While perplexity is a valuable metric for comparing and fine-tuning language models, it has its limitations and should always be used in conjunction with other evaluation metrics and methods.

  1. Perplexity is sensitive to the size and diversity of datasets. Since each dataset has its own distribution of words and semantic nuances, a model that achieves low perplexity on one dataset may underperform on another. Thus, it is important to gauge perplexity on a diverse dataset with different types of texts.

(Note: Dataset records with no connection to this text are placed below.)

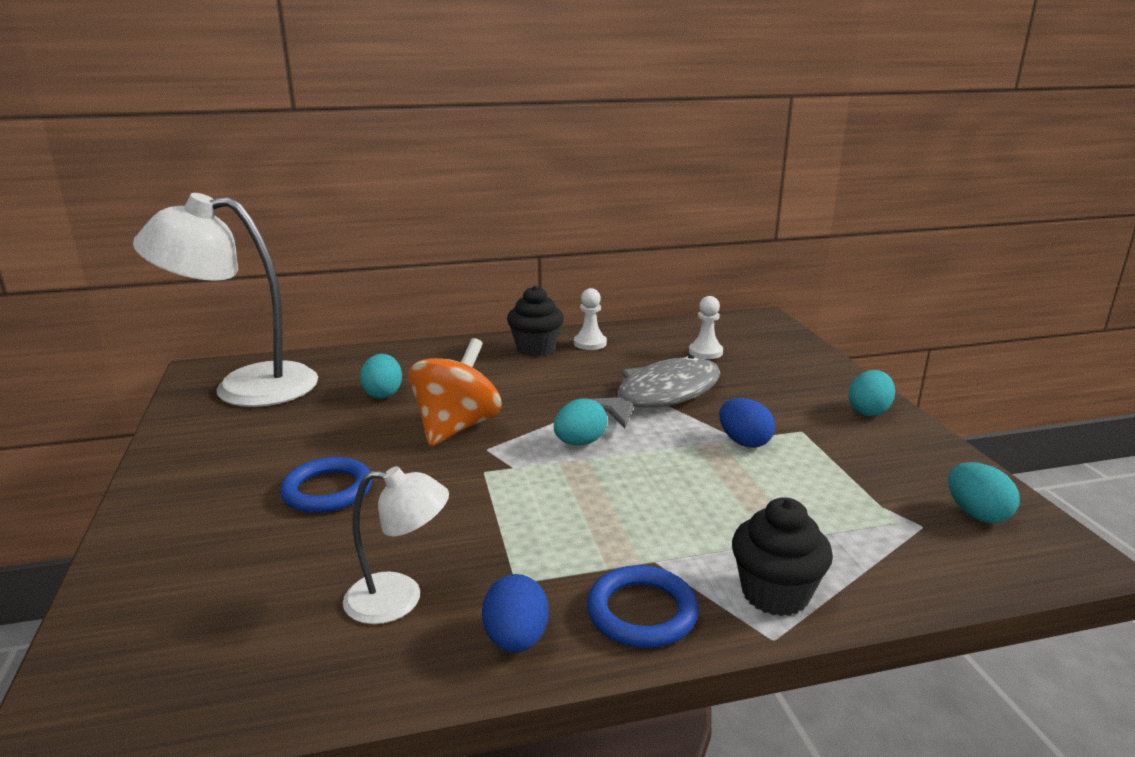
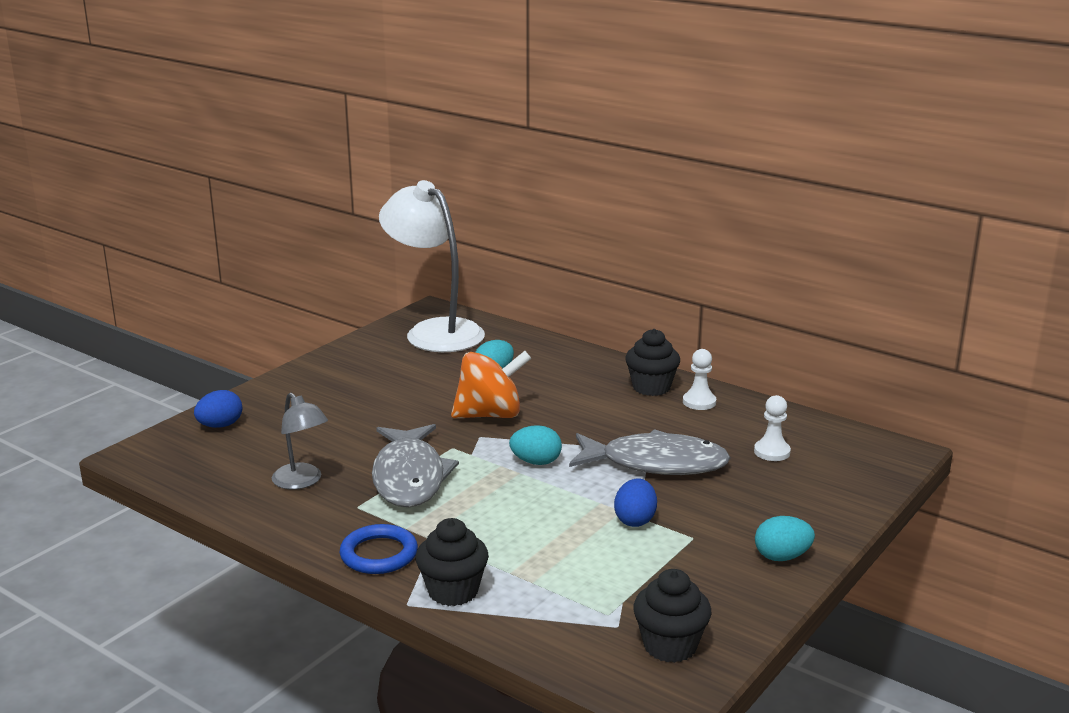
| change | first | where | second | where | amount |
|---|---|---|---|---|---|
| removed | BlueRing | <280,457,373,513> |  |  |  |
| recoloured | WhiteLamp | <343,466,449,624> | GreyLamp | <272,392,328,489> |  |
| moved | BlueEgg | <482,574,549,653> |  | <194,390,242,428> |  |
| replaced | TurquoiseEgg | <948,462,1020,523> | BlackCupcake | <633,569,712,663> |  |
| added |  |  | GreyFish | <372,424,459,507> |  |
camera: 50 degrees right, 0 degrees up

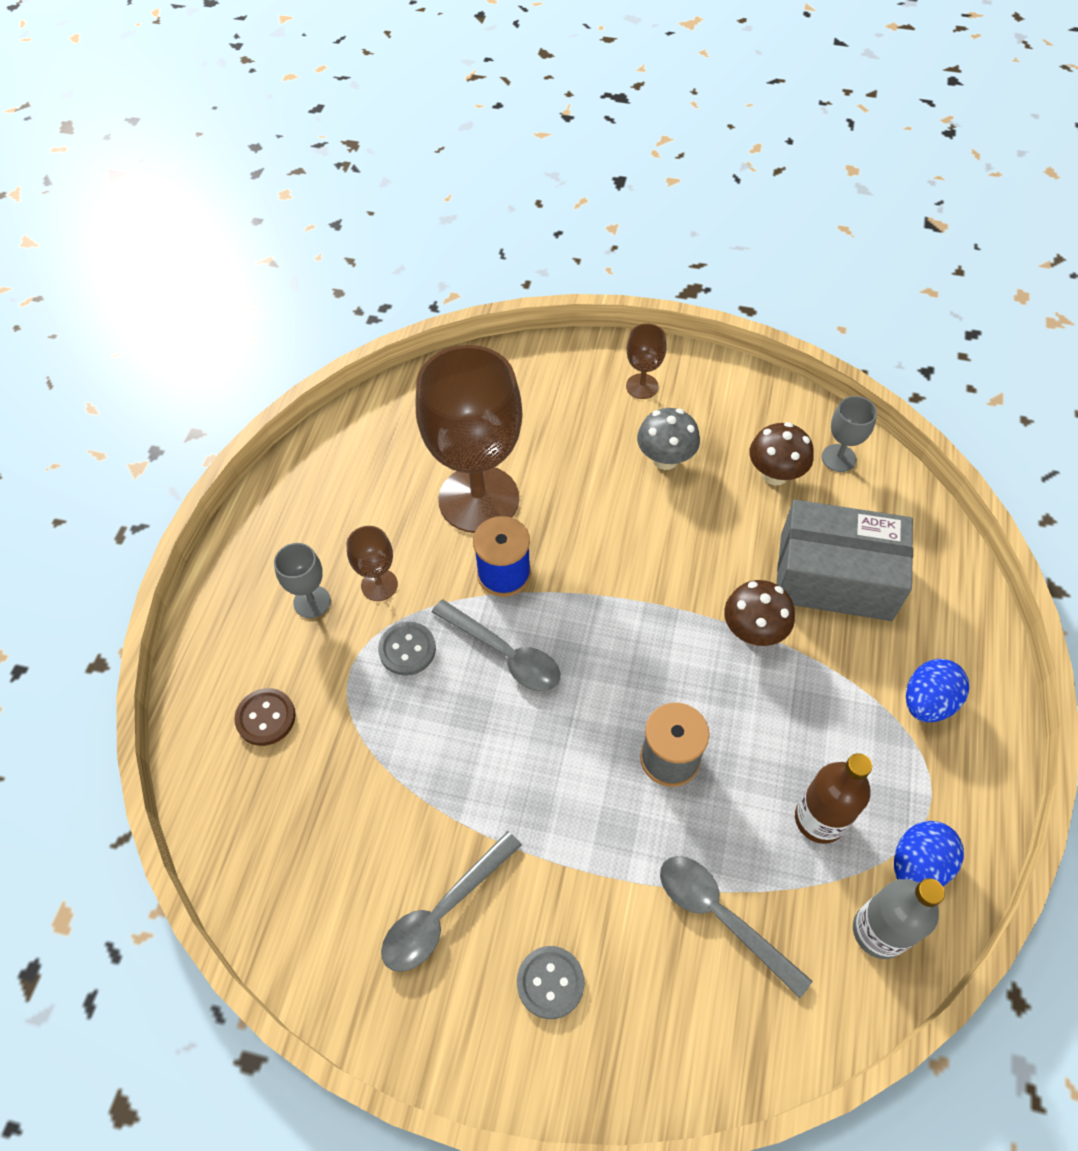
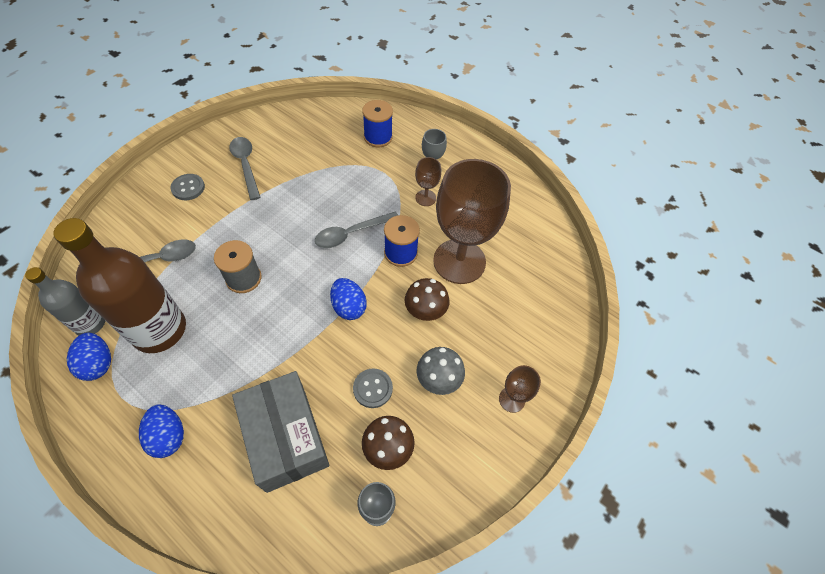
| change | first | where | second | where | amount |
|---|---|---|---|---|---|
| replaced | BrownButton | <234,688,296,746> | BlueSpool | <362,100,393,147> |  |
| moved | GreyButton | <378,621,436,676> |  | <353,368,393,408> |  |
| moved | BrownMushroom | <724,580,795,646> |  | <405,278,449,321> |  |
| turned | GreyBox | <776,500,913,621> |  | <232,371,329,493> | 60 degrees counterclockwise |
| resized | BrownBottle | <795,753,872,844> |  | <53,218,186,353> | x1.75 |
| added |  |  | BlueEgg | <330,278,367,320> |  |
camera: 110 degrees right, 0 degrees up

  2. Perplexity is hard to absolutely interpret. Unlike metrics such as BLEU or BERTScore, Perplexity only provides a measure of "confidence" rather than a measure of semantic or textual similarity. While a model with lower perplexity is desirable, it does not provide a lot of information into the semantic quality of the generated texts.
  3. Perplexity does not capture the diversity of language usage (i.e. emotions and expressions). In many workflows such as text generation, language diversity is an important quality. A model with low perplexity may still generate repetitive or uninteresting text, which isn't necessarily desirable.

Limitations aside, perplexity still remains a widely used and valuable metric for many applications in natural language processing. It is a crucial metric to have in most NLP workflows, and provides a different perspective into the quality of your language model compared to textual-similarity metrics.